StructuredBuffer<uint16_t4> UIn: register(t5);
RWStructuredBuffer<uint16_t4> UOut1 : register(u6);
RWStructuredBuffer<uint16_t4> UOut2 : register(u7);
RWStructuredBuffer<uint16_t4> UOut3 : register(u8);
RWStructuredBuffer<uint16_t4> UOut4 : register(u9);

when compiled with -metal and -Fre options, we get the following in the metal json reflection:

{
  ...
  "TopLevelArgumentBuffer": [
    { "EltOffset": 0, "Name": "", "Size": 24, "Slot": 0, "Space": 0, "Type": "SRV" },
    { "EltOffset": 24, "Name": "", "Size": 24, "Slot": 5, "Space": 0, "Type": "SRV" },
    { "EltOffset": 48, "Name": "", "Size": 24, "Slot": 1, "Space": 0, "Type": "UAV" },
    { "EltOffset": 72, "Name": "", "Size": 24, "Slot": 2, "Space": 0, "Type": "UAV" },
    { "EltOffset": 96, "Name": "", "Size": 24, "Slot": 3, "Space": 0, "Type": "UAV" },
    { "EltOffset": 120, "Name": "", "Size": 24, "Slot": 4, "Space": 0, "Type": "UAV" },
    { "EltOffset": 144, "Name": "", "Size": 24, "Slot": 6, "Space": 0, "Type": "UAV" },
    { "EltOffset": 168, "Name": "", "Size": 24, "Slot": 7, "Space": 0, "Type": "UAV" },
    { "EltOffset": 192, "Name": "", "Size": 24, "Slot": 8, "Space": 0, "Type": "UAV" },
    { "EltOffset": 216, "Name": "", "Size": 24, "Slot": 9, "Space": 0, "Type": "UAV" }
  ],
  ...
}

From the reflection data we can see In and UIn SRV resource descriptors should be created at index 0 and 1, but this is not the case in the backend because it assumes heap index is 1:1 to the order they are declared in the DescriptorSets -> Resources field.
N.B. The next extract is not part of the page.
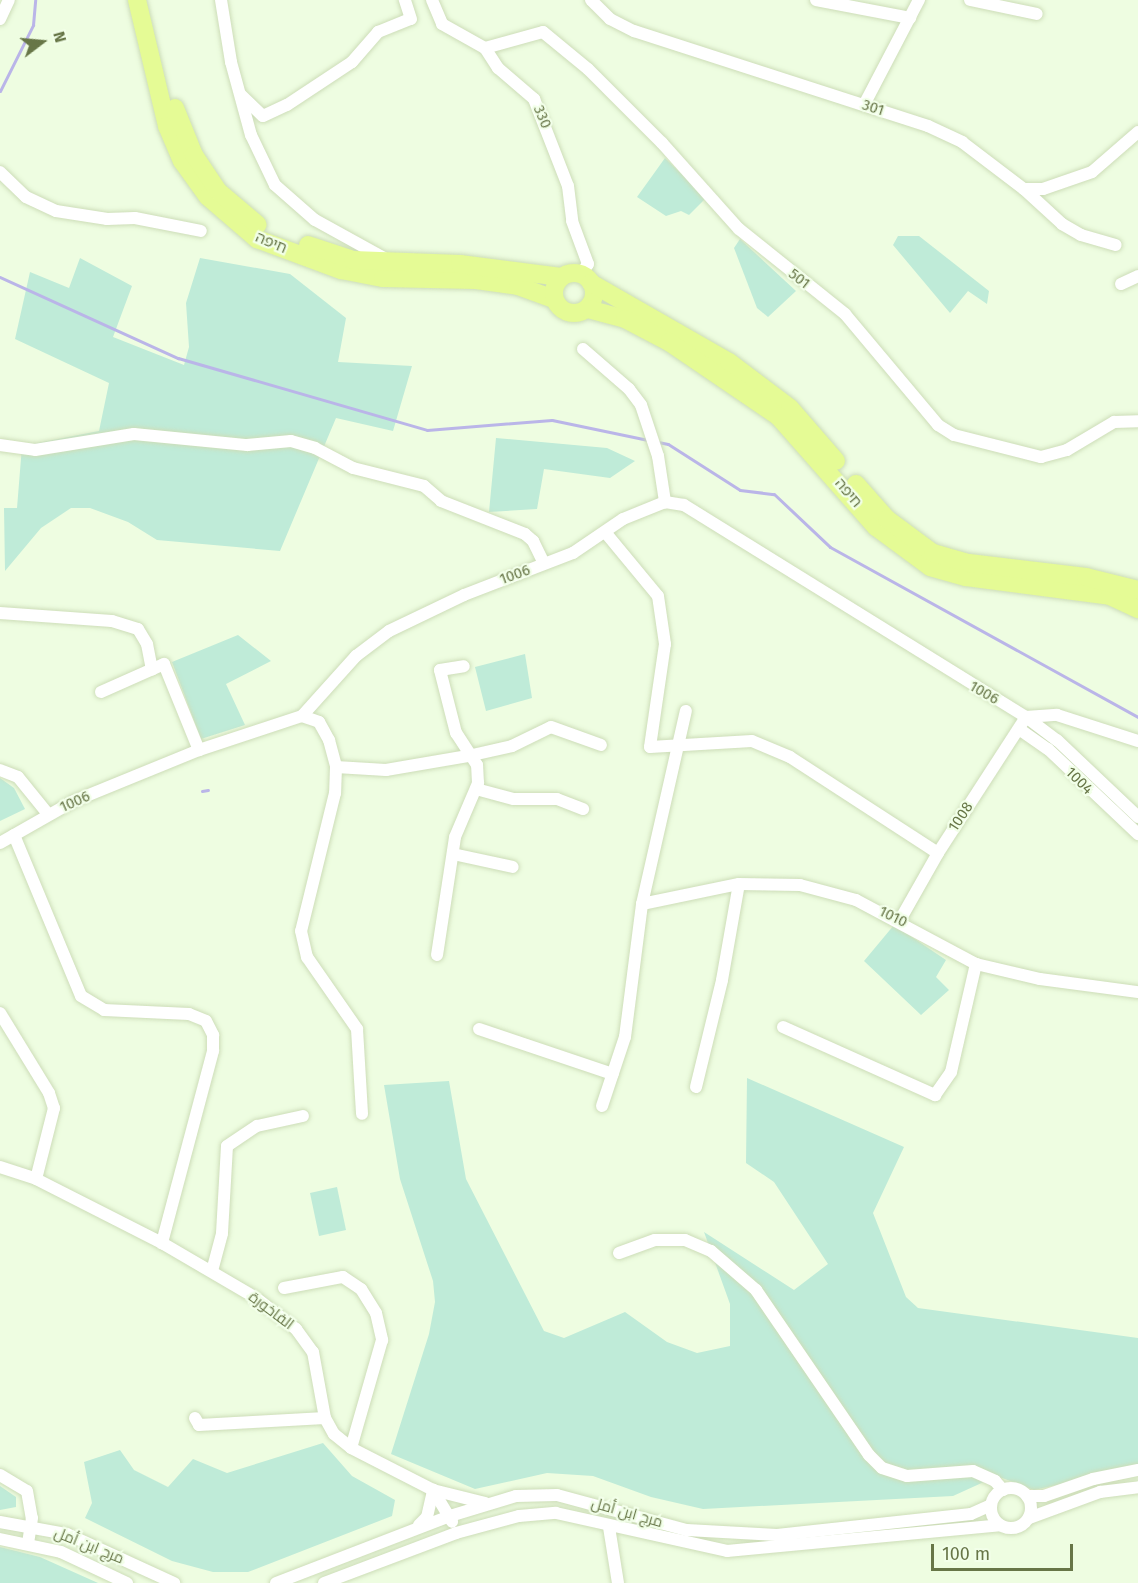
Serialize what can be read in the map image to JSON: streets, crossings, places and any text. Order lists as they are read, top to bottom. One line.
{"streets":{"highway":["חיפה"],"street":["301","330","501","1006","1004","1008","1010","الفاخورة","مرج ابن أمل"]},"crossings":[["330","חיפה"],["330","501"],["1006","1004"],["1006","1008"],["1004","1008"],["1008","1010"],["الفاخورة","مرج ابن أمل"]],"scale_bar":"100 m","north":"right"}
The PR fixes this by adding a hash map using Slot and Space values in the reflection as keys that maps to the actual index of the top level argument buffer when creating descriptors.

With the above changes, I get the following on my local machine:

Unexpectedly Passed Tests (16):
  OffloadTest-mtl :: Feature/ResourcesInStructs/res-in-struct-mix.test
  OffloadTest-mtl :: WaveOps/QuadReadAcrossX.32.test
  OffloadTest-mtl :: WaveOps/QuadReadAcrossX.int16.test
  OffloadTest-mtl :: WaveOps/WaveActiveMax.fp16.test
  OffloadTest-mtl :: WaveOps/WaveActiveMax.fp32.test
  OffloadTest-mtl :: WaveOps/WaveActiveMax.int16.test
  OffloadTest-mtl :: WaveOps/WaveActiveMax.int32.test
  OffloadTest-mtl :: WaveOps/WaveActiveSum.int16.test
  OffloadTest-mtl :: WaveOps/WaveActiveSum.int32.test
  OffloadTest-mtl :: WaveOps/WavePrefixSum.int16.test
  OffloadTest-mtl :: WaveOps/WaveReadLaneAt.16.test
  OffloadTest-mtl :: WaveOps/WaveReadLaneAt.32.test
  OffloadTest-mtl :: WaveOps/WaveReadLaneFirst.fp16.test
  OffloadTest-mtl :: WaveOps/WaveReadLaneFirst.fp32.test
  OffloadTest-mtl :: WaveOps/WaveReadLaneFirst.int16.test
  OffloadTest-mtl :: WaveOps/WaveReadLaneFirst.int32.test

@kcloudy0717
Copy link
Copy Markdown
Contributor Author

This should resolve: #642, #989, #393, #960, #351

@kcloudy0717
Copy link
Copy Markdown
Contributor Author

Pinging @bob80905, @farzonl, @llvm-beanz for review.

@kcloudy0717
Copy link
Copy Markdown
Contributor Author

Would it also be possible to integrate metal_irconverter in third-party so their reflection API can be used? Now there are two occasions (this PR, as well as reading tg_size) that we need to manually parse the json which could be prone to errors.

@kcloudy0717
Copy link
Copy Markdown
Contributor Author

Thinking about this more, I think we should consider using the explicit root signature binding model from the metal shader converter as that will give us most flexibility when configuring resources. Using the explicit model will make future tests such as unbound resource arrays or dynamic resource indexing via ResourceDescriptorHeap/SamplerDescriptorHeap easier.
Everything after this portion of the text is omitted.